Text shown START

While the specific issue affects only a subset of Windows Phone users, this is not only indicative of poor quality control before the 8.1 release was pushed out, but also poor communication with users of the high-end Windows Phone devices; the market where Microsoft is weakest.
More seriously, the 1020 which is now coming up to 18 months old is still in some ways top of the range, certainly for the camera; note that in the Lumia range you have 8x, 9x, and 10x prefixes, and there has been no advance on 1020 in the 10x series.
Another issue for Windows Phone is that Microsoft is putting out Office for iOS and Android while seeming to neglect its own platform. The forthcoming Visual Studio 2015 includes a new set of tools for both native and HTML-based development for iOS and Android. It is beginning to look as if Microsoft itself is now treating the platform as second-class.
Unlike Ed Bott and Tom Warren I still use a 1020 as my main phone. I like the platform and I like not taking a separate camera with me. It was great for taking snaps on holiday in Norway. But I cannot survive professionally with just Windows Phone. It seems now that a majority of gadgets I review come with a supporting app … for iOS or Android.

Text shown END

Problem to solve
Repeat word for word everything in the Windows Phone passage above, from "More seriously, the" down to "the 10x series.".

Source data START

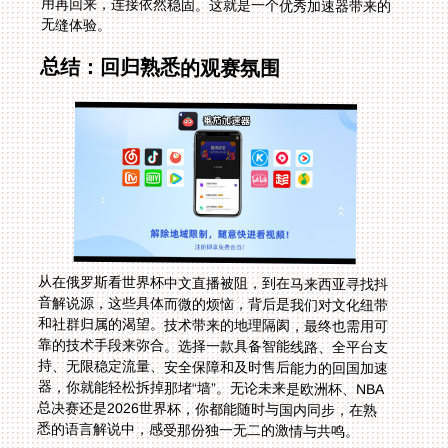
无缝体验。
总结：回归熟悉的观赛氛围
从在俄罗斯看世界杯中文直播被阻，到在马来西亚寻找抖
音解说源，这些具体而微的烦恼，背后是我们对文化纽带
和社群归属的渴望。技术带来的地理隔阂，最终也需用可
靠的技术手段来弥合。选择一款具备智能线路、全平台支
持、无限稳定流量、安全保障和及时售后能力的回国加速
器，你就能轻松拆掉那堵“墙”。无论未来是欧洲杯、NBA
总决赛还是2026世界杯，你都能随时与国内同步，在熟
悉的语言解说中，感受那份独一无二的激情与共鸣。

Source data END

Answer area
More seriously, the 1020 which is now coming up to 18 months old is still in some ways top of the range, certainly for the camera; note that in the Lumia range you have 8x, 9x, and 10x prefixes, and there has been no advance on 1020 in the 10x series.